◆ Aim of the task ◆
Your answer must be every line of the data below that holds the string "down", copied exactly.

◆ Data listing ◆
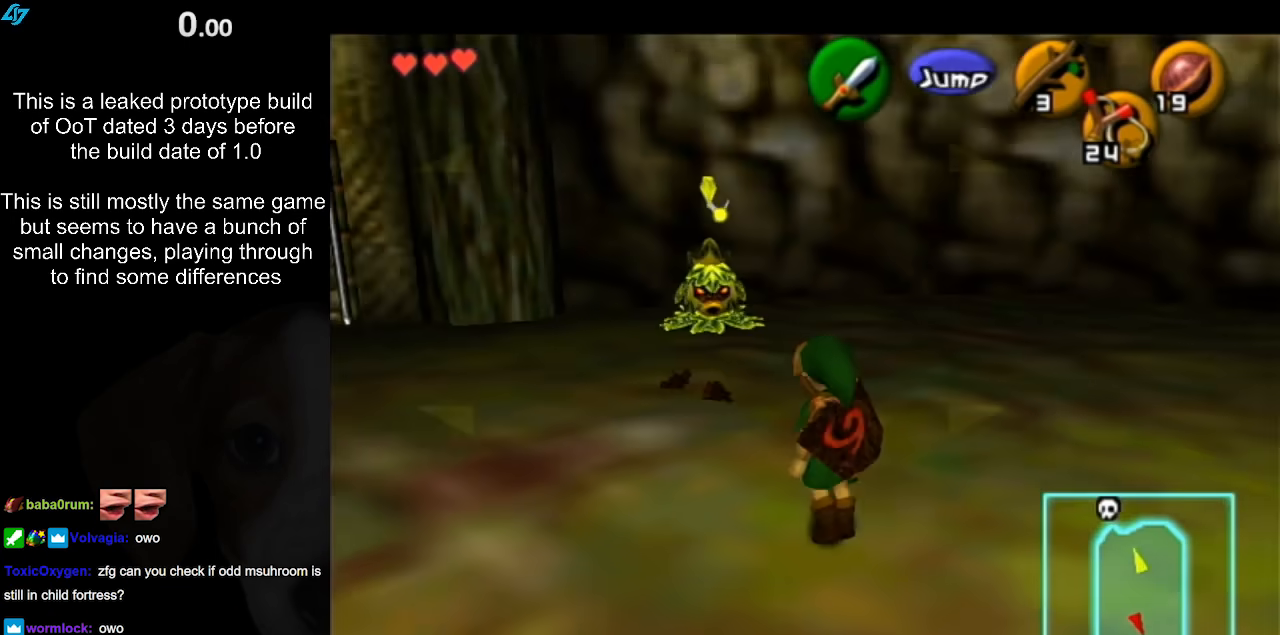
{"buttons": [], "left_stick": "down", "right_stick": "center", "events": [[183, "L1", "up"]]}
--
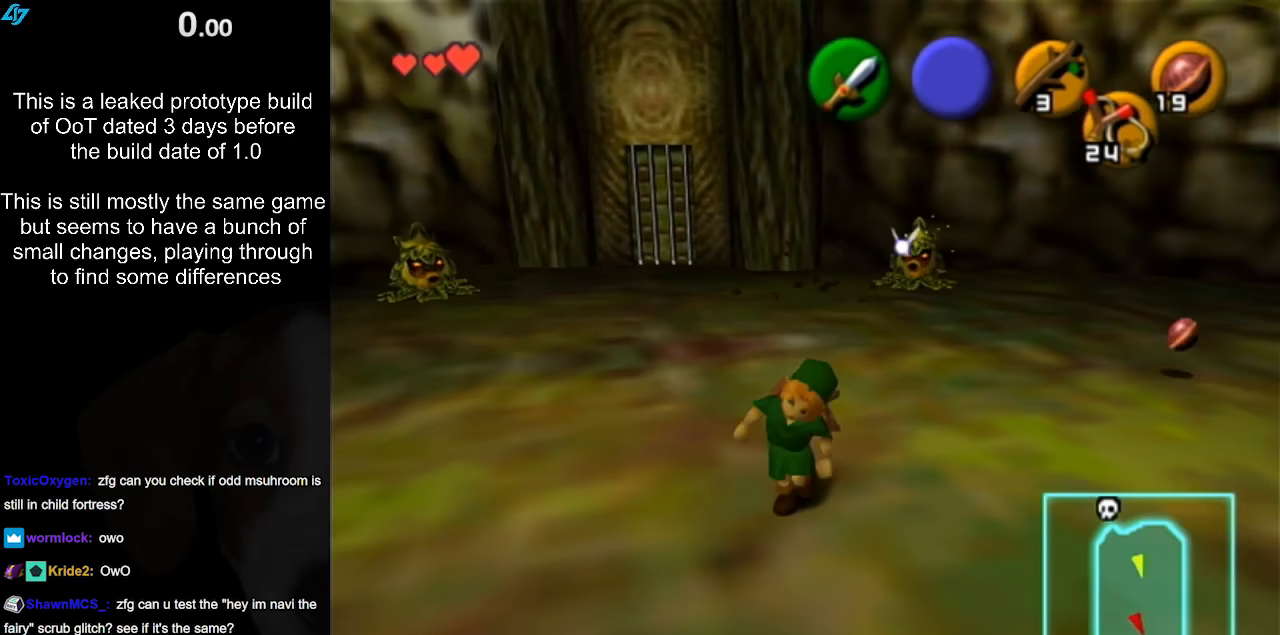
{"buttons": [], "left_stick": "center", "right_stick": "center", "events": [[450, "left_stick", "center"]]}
---
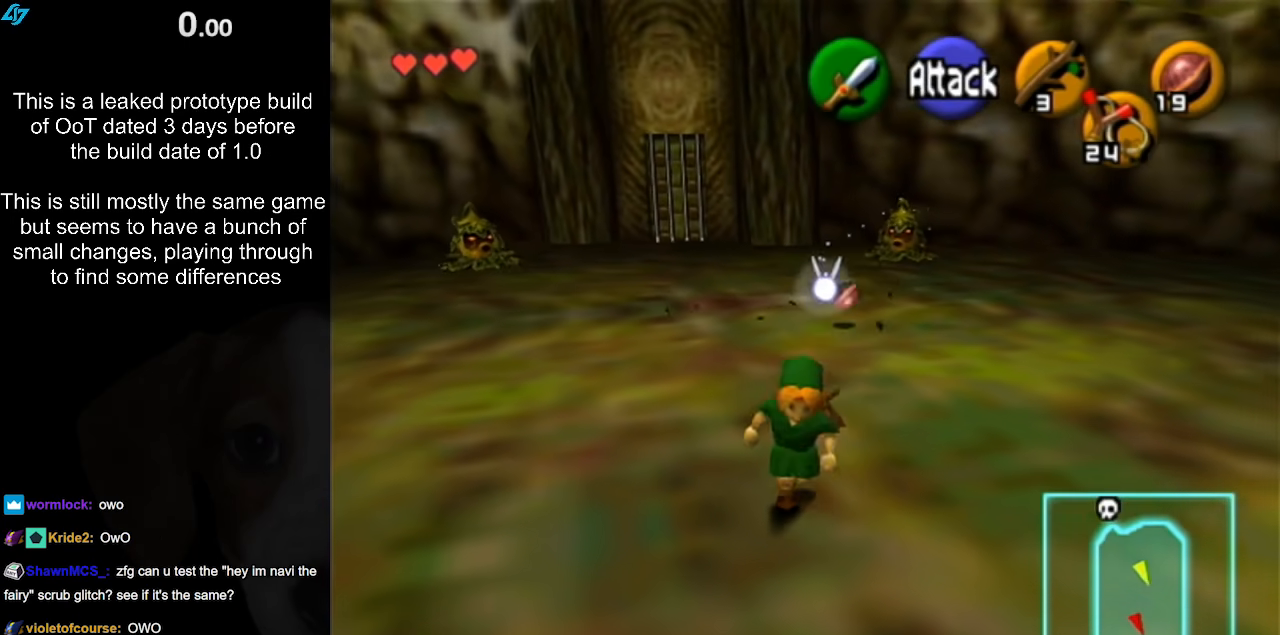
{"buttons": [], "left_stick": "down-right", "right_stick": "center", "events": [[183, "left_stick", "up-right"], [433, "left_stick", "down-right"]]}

◆ Output ◆
{"buttons": [], "left_stick": "down", "right_stick": "center", "events": [[183, "L1", "up"]]}
{"buttons": [], "left_stick": "down-right", "right_stick": "center", "events": [[183, "left_stick", "up-right"], [433, "left_stick", "down-right"]]}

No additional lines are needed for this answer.